An individual may keep the ideal of a true mate but understand that one can’t be absolutely certain to meet him or her on this earth. The spiritual path is a call to renunciation of personal attachments, inwardly at least, and to a renunciation of the animal nature also. Both have to be overcome if inner peace is to be obtained. But once overcome, the world can be enjoyed without danger because his happiness no longer depends on it. If he lets the natural desire for a mate be included in but transcended by the higher desire for spiritual realization, he stands a chance to get both. But if he feels that the first is wholly indispensable, he may miss the chance to get either. The truth is that the Soul will not give itself to you unless you love It more than anything or anyone else. He may have great capacity for love in his nature, which properly directed by wisdom, may lead him to great spiritual heights and human satisfactions. But directed by impulse, unchecked by reason, it can bring him into situations productive of much misery to himself and others. He must therefore make it a part of his spiritual discipline to secure this balance. Until he has secured it, he should not commit himself to any decision without consulting with a spiritually mature person. Much harm has been done by the pseudo-romantic nonsense and false suggestions put out by cinema, magazines, and novels.
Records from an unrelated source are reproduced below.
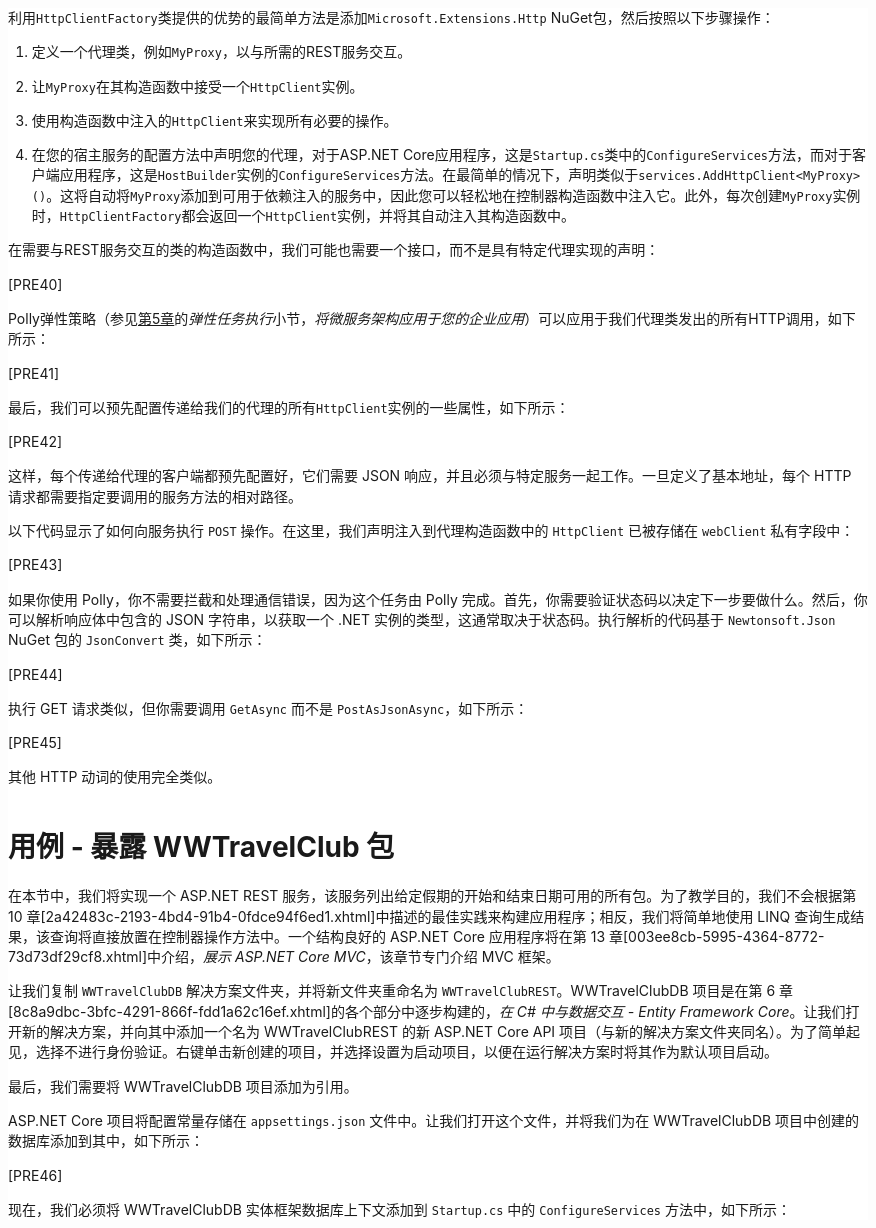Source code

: 利用`HttpClientFactory`类提供的优势的最简单方法是添加`Microsoft.Extensions.Http` NuGet包，然后按照以下步骤操作：

1.  定义一个代理类，例如`MyProxy`，以与所需的REST服务交互。

1.  让`MyProxy`在其构造函数中接受一个`HttpClient`实例。

1.  使用构造函数中注入的`HttpClient`来实现所有必要的操作。

1.  在您的宿主服务的配置方法中声明您的代理，对于ASP.NET Core应用程序，这是`Startup.cs`类中的`ConfigureServices`方法，而对于客户端应用程序，这是`HostBuilder`实例的`ConfigureServices`方法。在最简单的情况下，声明类似于`services.AddHttpClient<MyProxy>()`。这将自动将`MyProxy`添加到可用于依赖注入的服务中，因此您可以轻松地在控制器构造函数中注入它。此外，每次创建`MyProxy`实例时，`HttpClientFactory`都会返回一个`HttpClient`实例，并将其自动注入其构造函数中。

在需要与REST服务交互的类的构造函数中，我们可能也需要一个接口，而不是具有特定代理实现的声明：

[PRE40]

Polly弹性策略（参见[第5章](49aed8bb-9a4a-4241-9efc-f53c3f53dd5a.xhtml)的*弹性任务执行*小节，*将微服务架构应用于您的企业应用*）可以应用于我们代理类发出的所有HTTP调用，如下所示：

[PRE41]

最后，我们可以预先配置传递给我们的代理的所有`HttpClient`实例的一些属性，如下所示：

[PRE42]

这样，每个传递给代理的客户端都预先配置好，它们需要 JSON 响应，并且必须与特定服务一起工作。一旦定义了基本地址，每个 HTTP 请求都需要指定要调用的服务方法的相对路径。

以下代码显示了如何向服务执行 `POST` 操作。在这里，我们声明注入到代理构造函数中的 `HttpClient` 已被存储在 `webClient` 私有字段中：

[PRE43]

如果你使用 Polly，你不需要拦截和处理通信错误，因为这个任务由 Polly 完成。首先，你需要验证状态码以决定下一步要做什么。然后，你可以解析响应体中包含的 JSON 字符串，以获取一个 .NET 实例的类型，这通常取决于状态码。执行解析的代码基于 `Newtonsoft.Json` NuGet 包的 `JsonConvert` 类，如下所示：

[PRE44]

执行 GET 请求类似，但你需要调用 `GetAsync` 而不是 `PostAsJsonAsync`，如下所示：

[PRE45]

其他 HTTP 动词的使用完全类似。

# 用例 - 暴露 WWTravelClub 包

在本节中，我们将实现一个 ASP.NET REST 服务，该服务列出给定假期的开始和结束日期可用的所有包。为了教学目的，我们不会根据第 10 章[2a42483c-2193-4bd4-91b4-0fdce94f6ed1.xhtml]中描述的最佳实践来构建应用程序；相反，我们将简单地使用 LINQ 查询生成结果，该查询将直接放置在控制器操作方法中。一个结构良好的 ASP.NET Core 应用程序将在第 13 章[003ee8cb-5995-4364-8772-73d73df29cf8.xhtml]中介绍，*展示 ASP.NET Core MVC*，该章节专门介绍 MVC 框架。

让我们复制 `WWTravelClubDB` 解决方案文件夹，并将新文件夹重命名为 `WWTravelClubREST`。WWTravelClubDB 项目是在第 6 章[8c8a9dbc-3bfc-4291-866f-fdd1a62c16ef.xhtml]的各个部分中逐步构建的，*在 C# 中与数据交互 - Entity Framework Core*。让我们打开新的解决方案，并向其中添加一个名为 WWTravelClubREST 的新 ASP.NET Core API 项目（与新的解决方案文件夹同名）。为了简单起见，选择不进行身份验证。右键单击新创建的项目，并选择设置为启动项目，以便在运行解决方案时将其作为默认项目启动。

最后，我们需要将 WWTravelClubDB 项目添加为引用。

ASP.NET Core 项目将配置常量存储在 `appsettings.json` 文件中。让我们打开这个文件，并将我们为在 WWTravelClubDB 项目中创建的数据库添加到其中，如下所示：

[PRE46]

现在，我们必须将 WWTravelClubDB 实体框架数据库上下文添加到 `Startup.cs` 中的 `ConfigureServices` 方法中，如下所示：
I hope these insights made some sense for those of you who are seeking companionship in life while treading on the part of spirituality. Marriage is a deeply personal and emotional decision for most and also probably the most important decision of one’s life and so I think wisdom from any quarter should be welcome. I want to conclude with one final entry on this topic from his notebook, ‘Some questions asked about marriage problems ought not to be answered by anyone other than the individual’s own higher self. Let him hear the voice of the Overself, which concerns itself neither with conventional contemporary attitudes, out-dated Oriental teachings, nor merely personal reactions. Let him listen mentally in profoundest meditation to hear this voice.’